Every year when I am thinking about my last frost date (which averages April 25) I don’t look at the calendar: I look at the oak trees.
There’s an old saying that when the oak leaves are the size of little mouse’s ears, it’s safe to plant.
You may think that this sounds like an old wives’ tale. Call it what you want. I think it’s a farmer’s saying. And in the years before sophisticated technology and weather satellites, what did the farmers use? Phenology–the study of signs in nature.
Internet searches yield lots of different ways to use this for planting guidelines. There are all sorts of regional planting guidelines cued to the flowering of various local trees and shrubs–search for “farming guides and phenology.” To make it local, add your state or region.
As for me, I am not sure where I first heard the “little mouses’ ears” advice. But I have plenty of oaks and I watch them carefully. And, so far, the advice has been great–no frost after the oaks leaf out.
But of course, by the look of these oaks, I won’t be planting anything tender anytime soon!

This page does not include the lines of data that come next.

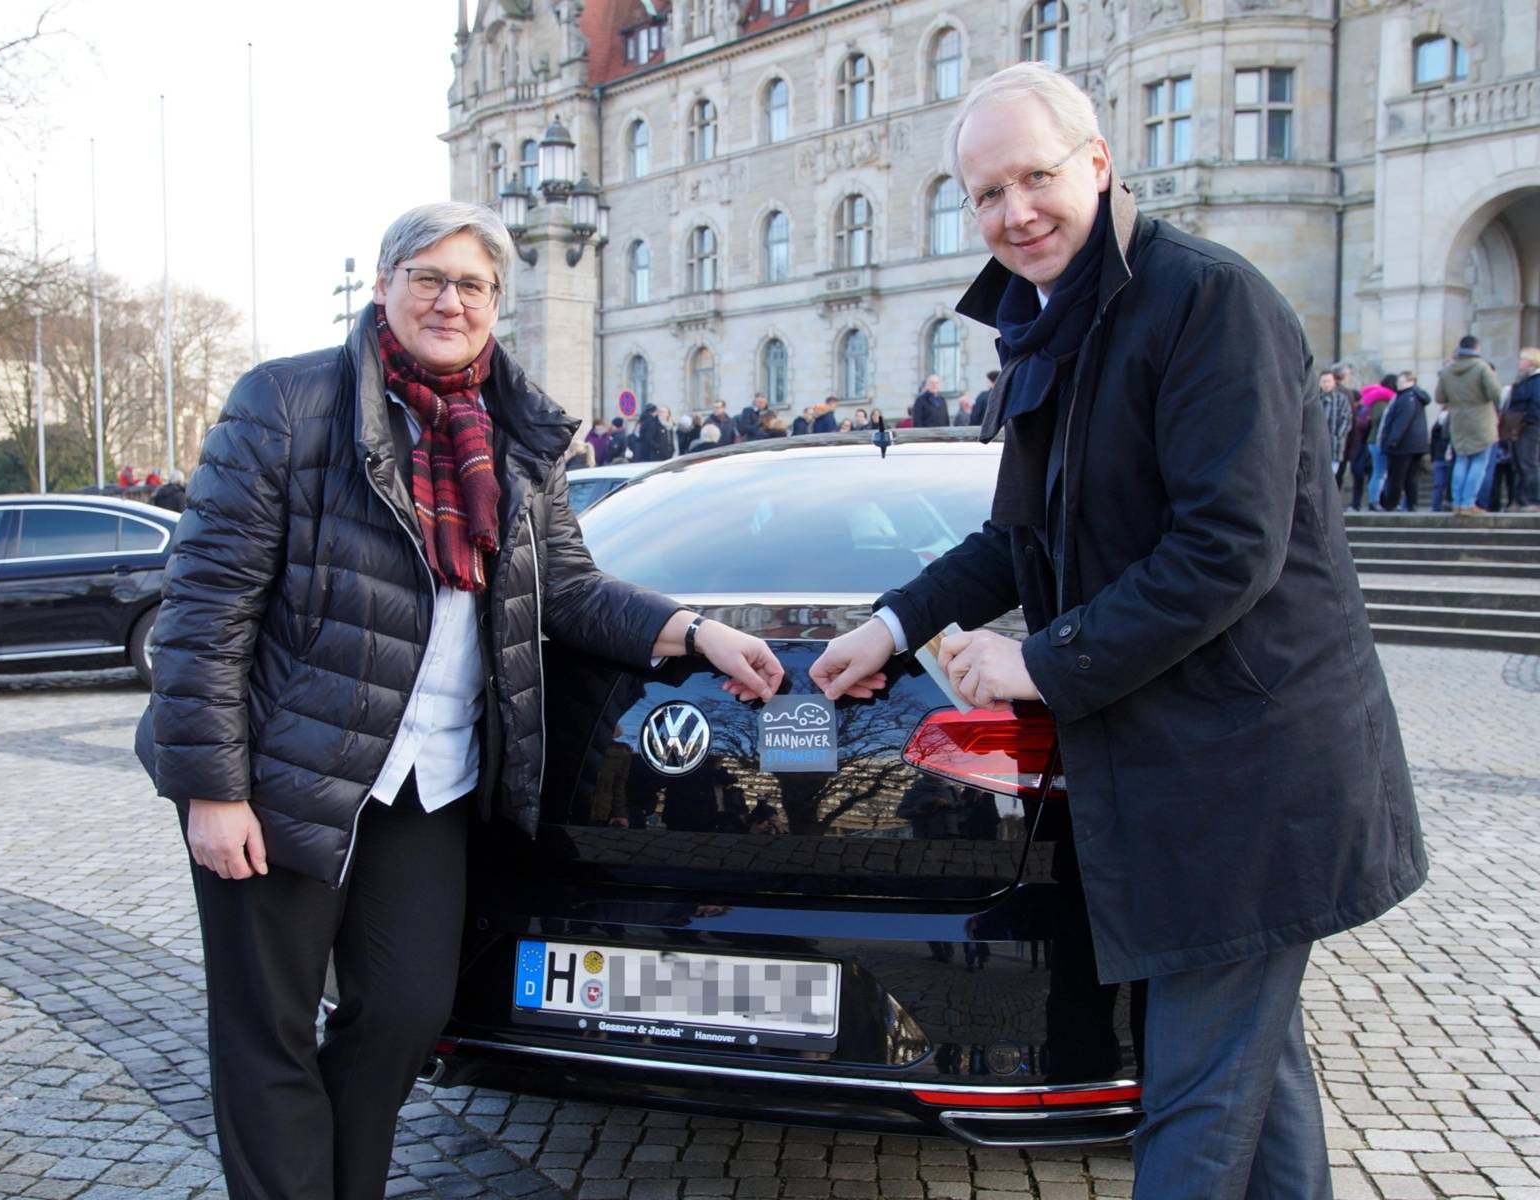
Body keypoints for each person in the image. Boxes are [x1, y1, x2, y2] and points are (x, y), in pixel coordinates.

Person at [808, 64, 1422, 1200]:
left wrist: (1033, 661)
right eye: (984, 194)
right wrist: (895, 625)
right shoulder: (1051, 316)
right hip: (1171, 765)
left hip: (1252, 772)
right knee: (1253, 1076)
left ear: (1098, 162)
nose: (1013, 213)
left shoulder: (1205, 298)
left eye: (1035, 177)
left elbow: (1226, 552)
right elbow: (1017, 541)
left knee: (1194, 1094)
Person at [133, 201, 784, 1200]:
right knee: (266, 1033)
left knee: (401, 1015)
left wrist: (694, 630)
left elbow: (566, 588)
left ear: (497, 304)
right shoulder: (287, 402)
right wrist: (211, 788)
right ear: (384, 284)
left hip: (429, 782)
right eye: (428, 277)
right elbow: (205, 606)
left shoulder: (515, 433)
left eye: (473, 284)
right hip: (285, 779)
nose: (450, 300)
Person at [1436, 335, 1501, 515]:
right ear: (1476, 348)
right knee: (1479, 462)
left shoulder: (1447, 371)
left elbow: (1440, 397)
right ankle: (1468, 503)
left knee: (1461, 460)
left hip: (1458, 421)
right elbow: (1495, 392)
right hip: (1482, 421)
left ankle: (1457, 502)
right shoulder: (1482, 367)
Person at [1377, 370, 1429, 512]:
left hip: (1403, 445)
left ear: (1411, 382)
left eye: (1402, 381)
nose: (1399, 384)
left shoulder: (1407, 398)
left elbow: (1401, 422)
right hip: (1415, 445)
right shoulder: (1415, 397)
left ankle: (1391, 504)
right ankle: (1412, 504)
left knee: (1397, 477)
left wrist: (1391, 441)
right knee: (1410, 477)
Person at [1511, 347, 1540, 511]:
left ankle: (1533, 500)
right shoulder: (1524, 380)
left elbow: (1537, 404)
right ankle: (1520, 499)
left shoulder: (1536, 381)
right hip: (1519, 426)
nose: (1519, 362)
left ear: (1531, 362)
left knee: (1529, 463)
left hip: (1530, 426)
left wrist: (1526, 421)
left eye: (1522, 359)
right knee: (1519, 464)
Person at [1360, 378, 1395, 510]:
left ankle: (1375, 499)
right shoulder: (1381, 403)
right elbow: (1381, 420)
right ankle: (1374, 500)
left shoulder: (1375, 402)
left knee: (1379, 472)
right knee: (1379, 472)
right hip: (1377, 440)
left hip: (1374, 440)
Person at [1317, 369, 1351, 488]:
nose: (1326, 384)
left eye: (1328, 381)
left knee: (1331, 475)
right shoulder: (1314, 399)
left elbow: (1346, 420)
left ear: (1334, 382)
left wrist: (1338, 435)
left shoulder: (1341, 399)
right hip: (1316, 444)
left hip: (1334, 443)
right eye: (1323, 381)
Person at [1428, 402, 1454, 512]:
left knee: (1438, 484)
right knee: (1446, 483)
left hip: (1439, 456)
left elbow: (1432, 443)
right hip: (1446, 456)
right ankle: (1441, 505)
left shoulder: (1437, 423)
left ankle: (1436, 506)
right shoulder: (1451, 421)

I tell you what, there is still a lot of information that can not be found online. Some of the simplest but most useful information such as this is lacking.

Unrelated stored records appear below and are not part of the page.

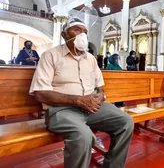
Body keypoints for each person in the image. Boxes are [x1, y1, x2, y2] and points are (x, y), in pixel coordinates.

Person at [29, 17, 134, 168]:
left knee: (126, 122)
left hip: (92, 107)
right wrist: (78, 100)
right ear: (64, 35)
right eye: (77, 30)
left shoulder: (90, 58)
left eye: (85, 32)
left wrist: (100, 95)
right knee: (83, 136)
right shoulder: (50, 56)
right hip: (62, 110)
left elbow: (100, 86)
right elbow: (40, 93)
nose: (82, 35)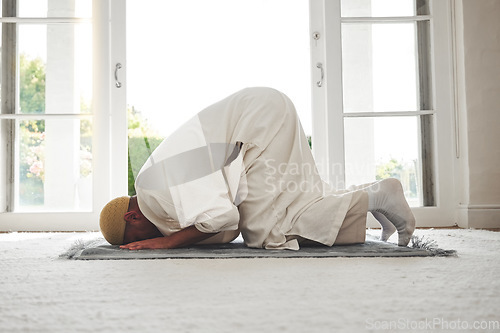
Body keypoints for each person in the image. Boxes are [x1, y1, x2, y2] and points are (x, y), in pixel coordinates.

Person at [99, 87, 415, 251]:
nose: (139, 245)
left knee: (270, 234)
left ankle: (379, 196)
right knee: (293, 207)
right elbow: (224, 222)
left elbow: (226, 218)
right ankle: (372, 197)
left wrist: (168, 242)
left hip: (258, 123)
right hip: (259, 116)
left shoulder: (157, 196)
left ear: (132, 217)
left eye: (133, 240)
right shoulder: (153, 189)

There’s a lot of wisdom in what I call the “old farmer’s sayings.” Here, I can make a great fungicide from milk and water–another old farmer’s thing. I am not sure if it would hold up well in really hot climates (although last summer for us was brutally humid–off the charts)–and we do occasionally have those torch like summers where it’s in the 100s. Haven’t had one since I worked in retail gardening, though, and I don’t mind.